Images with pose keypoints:
Content starts
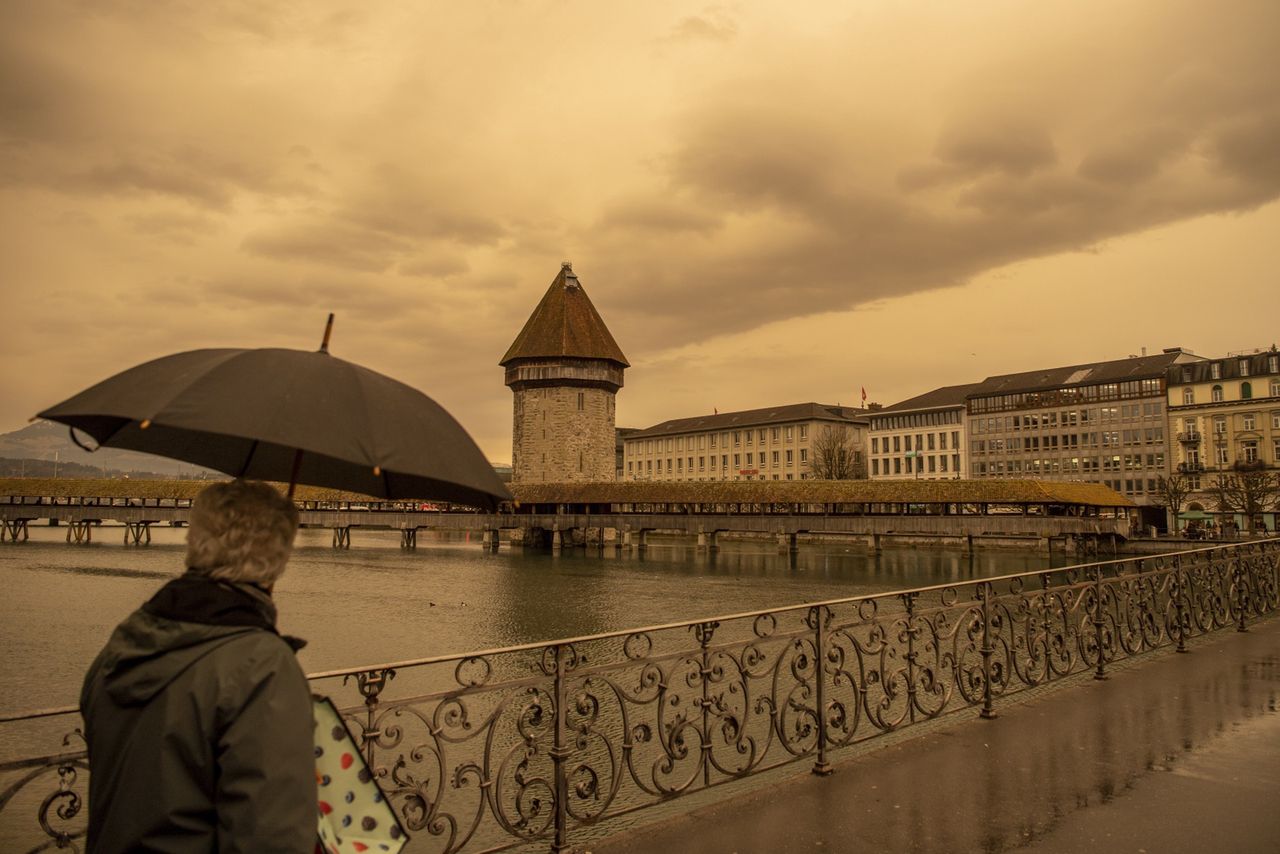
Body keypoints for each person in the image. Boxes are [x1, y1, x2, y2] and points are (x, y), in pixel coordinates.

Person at [80, 479, 317, 853]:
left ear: (195, 540)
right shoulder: (262, 667)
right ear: (280, 557)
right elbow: (271, 836)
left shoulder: (124, 642)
Content ends
> [YOUR ASSIGNMENT]:
Give back each entry exactly as it appears, with no pictures.

> [EXERCISE RESPONSE]:
Body keypoints for each person in the image. Boxes are [x1, y1, x2, y2] and points are (x, y), in pixel coordinates.

Person at [80, 479, 317, 853]:
left ear: (195, 540)
right shoulder: (262, 667)
right ear: (280, 557)
right elbow: (271, 836)
left shoulder: (124, 642)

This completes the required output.